Grosse börsenkotierte Unternehmen mit Sitz in der Schweiz sollen in Zukunft mehr Kaderstellen mit Frauen besetzen. Das haben National- und Ständerat im Juni 2020 bei der Revision des Aktienrechts so entschieden. Konkret gilt ab 2026 ein Richtwert von 30 Prozent Frauen im Verwaltungsrat und 20 Prozent Frauen in der Geschäftsleitung.
Anteil Verwaltungsrätinnen leicht zugenommen
Bei den grössten Unternehmen, die im SMI-Index zusammengefasst sind, hat der Anteil Verwaltungsrätinnen in den vergangenen Jahren leicht zugenommen; er liegt inzwischen bei 27 Prozent. Bei den mittelgrossen Unternehmen hingegen stagniert der Frauenanteil in den Führungsgremien; je nach Studie liegt der Frauenanteil in den Verwaltungsräten zwischen 16 und 21 Prozent.
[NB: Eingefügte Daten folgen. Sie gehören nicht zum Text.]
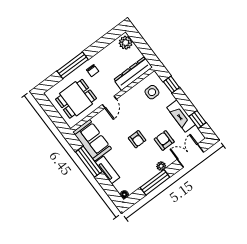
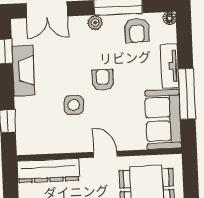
side table: (152, 92) -> (74, 105), moved
door: (109, 102) -> (105, 154), hinge flipped
armchair: (164, 140) -> (137, 30), moved

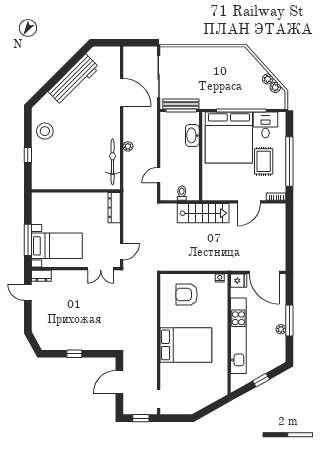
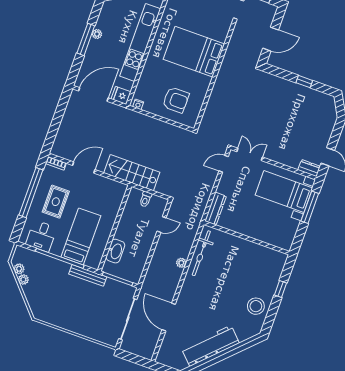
bench: (181, 104) -> (88, 275), moved
bed: (229, 138) -> (81, 236), width x0.49
door: (264, 272) -> (93, 94), hinge flipped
Das Institut für Qualitätsmanagement und Betriebswirtschaft der OST – Ostschweizer Fachhochschule hat nun untersucht, weshalb die Frauenwahl bei mittelgrossen Unternehmen zu kurz kommt. Die beruflichen Netzwerke und die Selektion von spezialisierten Rekrutierungsunternehmen spielten dabei eine entscheidende Rolle, so das Fazit der Studie.
«Verharren in alten Mustern»
«Historisch bedingt bauen in der Schweiz vielfach Führungskarrieren auf Militärkarrieren auf, wodurch Männern mehr und weitreichendere Führungskompetenz zugebilligt werden. Und es bilden sich wichtige Netzwerke», sagt Sibylle Olbert-Bock, Professorin für Leadership und Personalmanagement an der OST.
Männlich geprägte Netzwerke seien auch heute noch mitentscheidend, wenn es um die Selektion von Kandidaten ginge. Hinzu komme, dass die Profilformulierungen häufig auf Männer zugeschnitten seien; so würden beispielsweise Kompetenzen in Finanzen, Management und Recht höher gewichtet als Human Resources und Marketing. «An vielen Stellen führt ein ‹Verharren in alten Mustern› dazu, dass Frauen im Besetzungsprozess deutlich im Nachteil sind», so Olbert-Bock.
Aber auch bei den Netzwerken können Frauen nicht richtig punkten. Einerseits haben reine Frauennetzwerke im Besetzungsprozess eher mittelbare Relevanz, andererseits nutzen Frauen die eigenen Netzwerke weniger ausgeprägt als Männer – auch in den Sozialen Medien. Das Fazit von Sibylle Olbert-Bock: «Der Aufbau von Netzwerkkompetenz ist wesentlich, wenn es darum geht, ein Verwaltungsratsmandat anzustreben.»